There remains much to do to tackle periodontal disease in the UK. One of the most encouraging developments in the near future is the establishment of care pathways within the general dental services that place considerable emphasis on prevention, risk factor management and tackling early periodontal disease, as well as mapping out appropriate care for those in need of more involved periodontal treatment. This will inevitably be painful for some, as it represents a new way of service delivery based on evidence-based outcomes. However, it also carries with it the prospect of better provision of higher level periodontal care, particularly if the planned development of dentists with some specialist skills is successful.
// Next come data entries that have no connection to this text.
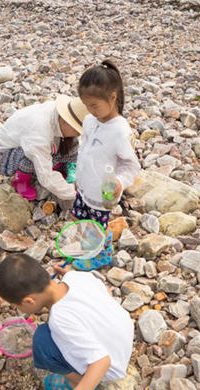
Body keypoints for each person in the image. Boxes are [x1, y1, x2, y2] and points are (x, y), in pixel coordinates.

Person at [0, 254, 134, 390]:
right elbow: (106, 291)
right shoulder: (77, 276)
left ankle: (76, 383)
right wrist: (68, 273)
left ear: (29, 301)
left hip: (112, 365)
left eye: (16, 306)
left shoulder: (60, 320)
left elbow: (102, 362)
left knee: (43, 342)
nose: (18, 309)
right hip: (125, 337)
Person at [71, 60, 140, 271]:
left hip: (103, 192)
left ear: (113, 97)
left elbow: (131, 165)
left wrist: (119, 182)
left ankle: (102, 253)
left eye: (94, 105)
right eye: (86, 105)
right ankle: (89, 245)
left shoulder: (119, 130)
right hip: (84, 186)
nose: (90, 110)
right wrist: (78, 178)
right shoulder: (91, 120)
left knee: (97, 225)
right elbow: (85, 150)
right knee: (79, 218)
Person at [0, 95, 89, 201]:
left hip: (32, 143)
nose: (78, 134)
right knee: (32, 157)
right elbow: (45, 176)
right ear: (66, 121)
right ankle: (21, 180)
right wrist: (74, 193)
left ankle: (59, 167)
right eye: (77, 130)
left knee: (71, 141)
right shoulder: (39, 132)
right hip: (5, 156)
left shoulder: (58, 115)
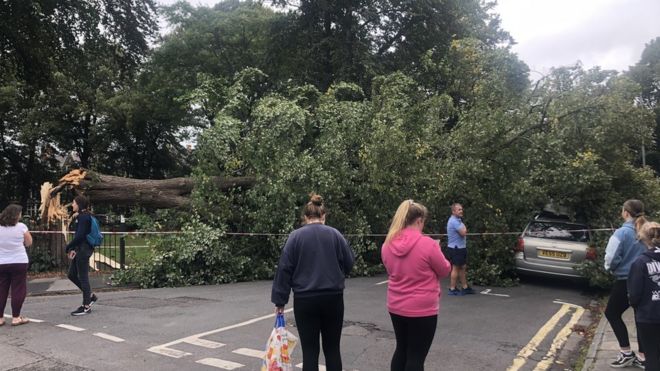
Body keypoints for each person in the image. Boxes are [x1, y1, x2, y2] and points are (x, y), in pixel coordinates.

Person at [271, 194, 355, 371]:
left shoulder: (295, 237)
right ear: (323, 216)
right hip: (333, 297)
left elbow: (284, 269)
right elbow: (349, 263)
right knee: (332, 350)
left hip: (305, 299)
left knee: (310, 352)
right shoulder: (335, 235)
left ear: (305, 217)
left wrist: (280, 301)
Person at [381, 200, 451, 371]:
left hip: (396, 305)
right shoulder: (427, 244)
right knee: (416, 357)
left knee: (401, 349)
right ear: (419, 220)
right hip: (422, 308)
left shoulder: (387, 244)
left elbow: (390, 269)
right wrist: (437, 250)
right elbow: (444, 270)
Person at [604, 199, 647, 368]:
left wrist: (610, 268)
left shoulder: (621, 233)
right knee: (641, 317)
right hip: (646, 280)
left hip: (625, 280)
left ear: (626, 213)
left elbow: (611, 257)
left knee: (612, 313)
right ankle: (644, 357)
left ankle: (626, 352)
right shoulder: (648, 230)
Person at [629, 222, 660, 371]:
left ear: (643, 239)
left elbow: (634, 295)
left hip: (648, 315)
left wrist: (638, 307)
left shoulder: (640, 262)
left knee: (652, 356)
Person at [65, 195, 98, 316]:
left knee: (83, 277)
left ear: (79, 204)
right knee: (72, 274)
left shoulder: (84, 217)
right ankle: (89, 296)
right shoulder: (82, 217)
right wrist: (74, 248)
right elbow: (79, 236)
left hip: (84, 250)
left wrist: (68, 246)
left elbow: (80, 236)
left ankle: (86, 306)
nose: (72, 205)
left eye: (73, 203)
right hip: (80, 248)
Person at [0, 204, 33, 326]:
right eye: (19, 214)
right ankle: (16, 317)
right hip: (19, 261)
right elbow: (29, 242)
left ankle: (0, 317)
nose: (20, 216)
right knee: (18, 289)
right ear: (15, 215)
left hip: (2, 262)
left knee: (1, 289)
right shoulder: (21, 227)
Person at [446, 203, 474, 296]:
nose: (461, 211)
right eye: (459, 210)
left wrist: (463, 226)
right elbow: (463, 232)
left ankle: (465, 287)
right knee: (456, 268)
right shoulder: (454, 221)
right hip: (456, 248)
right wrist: (464, 227)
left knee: (462, 267)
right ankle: (452, 288)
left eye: (461, 209)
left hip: (460, 248)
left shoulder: (458, 220)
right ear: (453, 211)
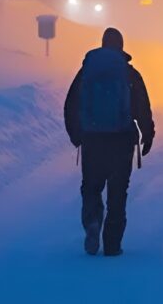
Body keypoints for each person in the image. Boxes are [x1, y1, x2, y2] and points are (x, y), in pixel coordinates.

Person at [64, 27, 155, 256]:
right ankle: (112, 245)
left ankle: (93, 222)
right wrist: (148, 134)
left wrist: (77, 135)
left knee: (91, 187)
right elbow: (142, 107)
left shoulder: (86, 72)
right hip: (121, 141)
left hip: (93, 141)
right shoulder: (129, 73)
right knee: (117, 193)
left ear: (103, 44)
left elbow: (70, 105)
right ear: (121, 47)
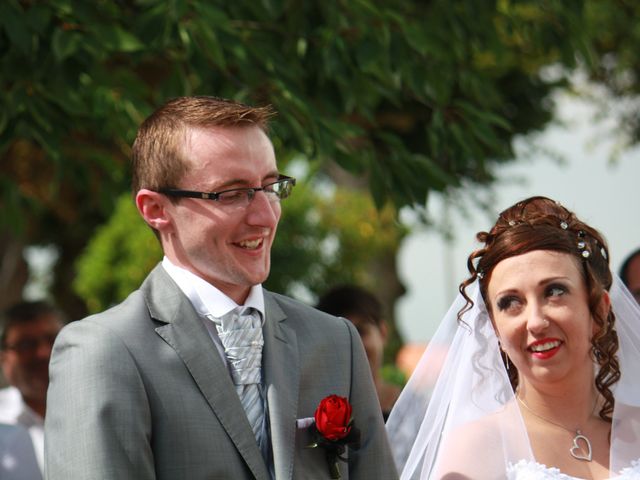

The challenge of managing periodontal disease in an increasingly ageing population is likely to become a major issue, and at such time the profession will have to consider how it interacts with general medical services, for example in screening and detection of the currently estimated 750,000 people in the UK who may have undiagnosed diabetes.

The private sector looks set to increase its provision of specialist periodontal care and implant provision. Long-term implant survival and management of peri-implant disease will present new challenges for many. There will undoubtedly be novel treatments and developments on which we can only speculate. These are interesting times indeed, but there is much to do.